Request >> Please update the material below by changing "pixels" to "px" everywhere it appears and leaving all other text as it is.

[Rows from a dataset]
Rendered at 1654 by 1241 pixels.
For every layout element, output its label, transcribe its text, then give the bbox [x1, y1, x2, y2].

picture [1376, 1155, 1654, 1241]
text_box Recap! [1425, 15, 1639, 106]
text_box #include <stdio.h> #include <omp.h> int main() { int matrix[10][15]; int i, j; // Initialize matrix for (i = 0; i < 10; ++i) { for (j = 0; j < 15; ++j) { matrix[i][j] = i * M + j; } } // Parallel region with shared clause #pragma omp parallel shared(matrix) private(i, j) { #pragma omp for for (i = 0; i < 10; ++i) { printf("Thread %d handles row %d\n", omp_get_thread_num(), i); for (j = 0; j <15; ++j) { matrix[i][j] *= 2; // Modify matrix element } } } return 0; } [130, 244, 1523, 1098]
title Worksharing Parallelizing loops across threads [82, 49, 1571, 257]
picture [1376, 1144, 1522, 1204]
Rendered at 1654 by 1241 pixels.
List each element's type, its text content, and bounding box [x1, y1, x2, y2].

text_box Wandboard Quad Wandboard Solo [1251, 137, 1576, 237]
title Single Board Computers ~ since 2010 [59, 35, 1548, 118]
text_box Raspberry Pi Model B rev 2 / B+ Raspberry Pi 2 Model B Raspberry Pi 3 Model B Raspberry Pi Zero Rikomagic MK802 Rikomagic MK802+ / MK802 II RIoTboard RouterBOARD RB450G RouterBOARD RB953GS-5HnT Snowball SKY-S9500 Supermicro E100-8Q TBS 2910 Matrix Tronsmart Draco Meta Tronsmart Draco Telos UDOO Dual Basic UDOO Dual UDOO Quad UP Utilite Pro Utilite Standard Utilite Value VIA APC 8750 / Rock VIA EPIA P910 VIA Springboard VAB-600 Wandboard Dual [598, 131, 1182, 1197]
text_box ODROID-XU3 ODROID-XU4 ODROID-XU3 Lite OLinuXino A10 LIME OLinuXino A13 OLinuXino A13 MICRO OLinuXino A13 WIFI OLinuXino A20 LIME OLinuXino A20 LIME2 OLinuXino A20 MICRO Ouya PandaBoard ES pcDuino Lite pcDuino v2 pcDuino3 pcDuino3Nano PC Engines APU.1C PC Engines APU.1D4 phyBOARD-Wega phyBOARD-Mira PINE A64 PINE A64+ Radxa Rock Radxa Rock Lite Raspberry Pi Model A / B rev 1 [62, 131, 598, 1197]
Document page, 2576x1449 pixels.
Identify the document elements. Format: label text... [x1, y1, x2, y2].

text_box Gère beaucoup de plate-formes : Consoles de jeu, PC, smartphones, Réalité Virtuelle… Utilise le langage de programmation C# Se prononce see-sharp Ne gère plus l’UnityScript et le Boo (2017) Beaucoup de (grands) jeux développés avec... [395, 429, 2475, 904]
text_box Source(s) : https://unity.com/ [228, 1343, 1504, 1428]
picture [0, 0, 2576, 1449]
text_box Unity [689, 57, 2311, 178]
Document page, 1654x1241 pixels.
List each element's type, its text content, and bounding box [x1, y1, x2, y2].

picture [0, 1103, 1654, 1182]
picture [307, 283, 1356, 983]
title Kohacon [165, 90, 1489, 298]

Response to this exercise >>
Rendered at 1654 by 1241 px.
For every layout element, output its label, transcribe its text, then give the bbox [x1, y1, x2, y2].

picture [1376, 1155, 1654, 1241]
text_box Recap! [1425, 15, 1639, 106]
text_box #include <stdio.h> #include <omp.h> int main() { int matrix[10][15]; int i, j; // Initialize matrix for (i = 0; i < 10; ++i) { for (j = 0; j < 15; ++j) { matrix[i][j] = i * M + j; } } // Parallel region with shared clause #pragma omp parallel shared(matrix) private(i, j) { #pragma omp for for (i = 0; i < 10; ++i) { printf("Thread %d handles row %d\n", omp_get_thread_num(), i); for (j = 0; j <15; ++j) { matrix[i][j] *= 2; // Modify matrix element } } } return 0; } [130, 244, 1523, 1098]
title Worksharing Parallelizing loops across threads [82, 49, 1571, 257]
picture [1376, 1144, 1522, 1204]
Rendered at 1654 by 1241 px.
List each element's type, its text content, and bounding box [x1, y1, x2, y2].

text_box Wandboard Quad Wandboard Solo [1251, 137, 1576, 237]
title Single Board Computers ~ since 2010 [59, 35, 1548, 118]
text_box Raspberry Pi Model B rev 2 / B+ Raspberry Pi 2 Model B Raspberry Pi 3 Model B Raspberry Pi Zero Rikomagic MK802 Rikomagic MK802+ / MK802 II RIoTboard RouterBOARD RB450G RouterBOARD RB953GS-5HnT Snowball SKY-S9500 Supermicro E100-8Q TBS 2910 Matrix Tronsmart Draco Meta Tronsmart Draco Telos UDOO Dual Basic UDOO Dual UDOO Quad UP Utilite Pro Utilite Standard Utilite Value VIA APC 8750 / Rock VIA EPIA P910 VIA Springboard VAB-600 Wandboard Dual [598, 131, 1182, 1197]
text_box ODROID-XU3 ODROID-XU4 ODROID-XU3 Lite OLinuXino A10 LIME OLinuXino A13 OLinuXino A13 MICRO OLinuXino A13 WIFI OLinuXino A20 LIME OLinuXino A20 LIME2 OLinuXino A20 MICRO Ouya PandaBoard ES pcDuino Lite pcDuino v2 pcDuino3 pcDuino3Nano PC Engines APU.1C PC Engines APU.1D4 phyBOARD-Wega phyBOARD-Mira PINE A64 PINE A64+ Radxa Rock Radxa Rock Lite Raspberry Pi Model A / B rev 1 [62, 131, 598, 1197]
Document page, 2576x1449 px.
Identify the document elements. Format: label text... [x1, y1, x2, y2].

text_box Gère beaucoup de plate-formes : Consoles de jeu, PC, smartphones, Réalité Virtuelle… Utilise le langage de programmation C# Se prononce see-sharp Ne gère plus l’UnityScript et le Boo (2017) Beaucoup de (grands) jeux développés avec... [395, 429, 2475, 904]
text_box Source(s) : https://unity.com/ [228, 1343, 1504, 1428]
picture [0, 0, 2576, 1449]
text_box Unity [689, 57, 2311, 178]
Document page, 1654x1241 px.
List each element's type, its text content, and bounding box [x1, y1, x2, y2].

picture [0, 1103, 1654, 1182]
picture [307, 283, 1356, 983]
title Kohacon [165, 90, 1489, 298]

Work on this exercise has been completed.